**AIM OF THE TASK**. Would you transcribe each entry exactly as it stands, omitting the pictures?

**DATA PROVIDED**.
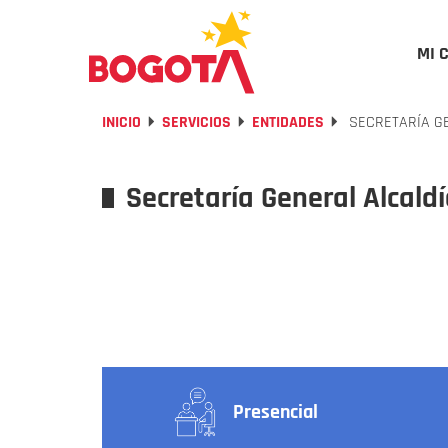
MI 
INICIO
SERVICIOS
ENTIDADES
SECRETARÍA G
Secretaría General Alcal
Presencial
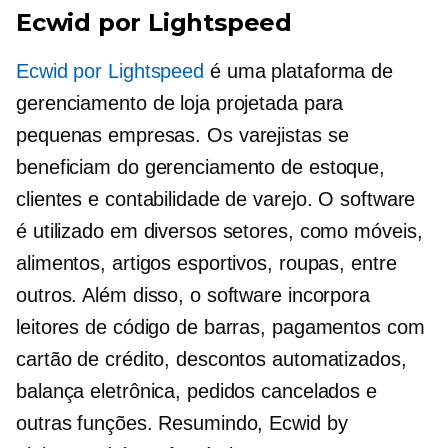
Ecwid por Lightspeed
Ecwid por Lightspeed
é uma plataforma de
gerenciamento de loja projetada para
pequenas empresas. Os varejistas se
beneficiam do gerenciamento de estoque,
clientes e contabilidade de varejo. O software
é utilizado em diversos setores, como móveis,
alimentos, artigos esportivos, roupas, entre
outros. Além disso, o software incorpora
leitores de código de barras, pagamentos com
cartão de crédito, descontos automatizados,
balança eletrônica, pedidos cancelados e
outras funções. Resumindo, Ecwid by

**ANSWER BOX**.
MI 
INICIO
SERVICIOS
ENTIDADES
SECRETARÍA G
Secretaría General Alcal
Presencial
Ecwid por Lightspeed
Ecwid por Lightspeed
é uma plataforma de
gerenciamento de loja projetada para
pequenas empresas. Os varejistas se
beneficiam do gerenciamento de estoque,
clientes e contabilidade de varejo. O software
é utilizado em diversos setores, como móveis,
alimentos, artigos esportivos, roupas, entre
outros. Além disso, o software incorpora
leitores de código de barras, pagamentos com
cartão de crédito, descontos automatizados,
balança eletrônica, pedidos cancelados e
outras funções. Resumindo, Ecwid by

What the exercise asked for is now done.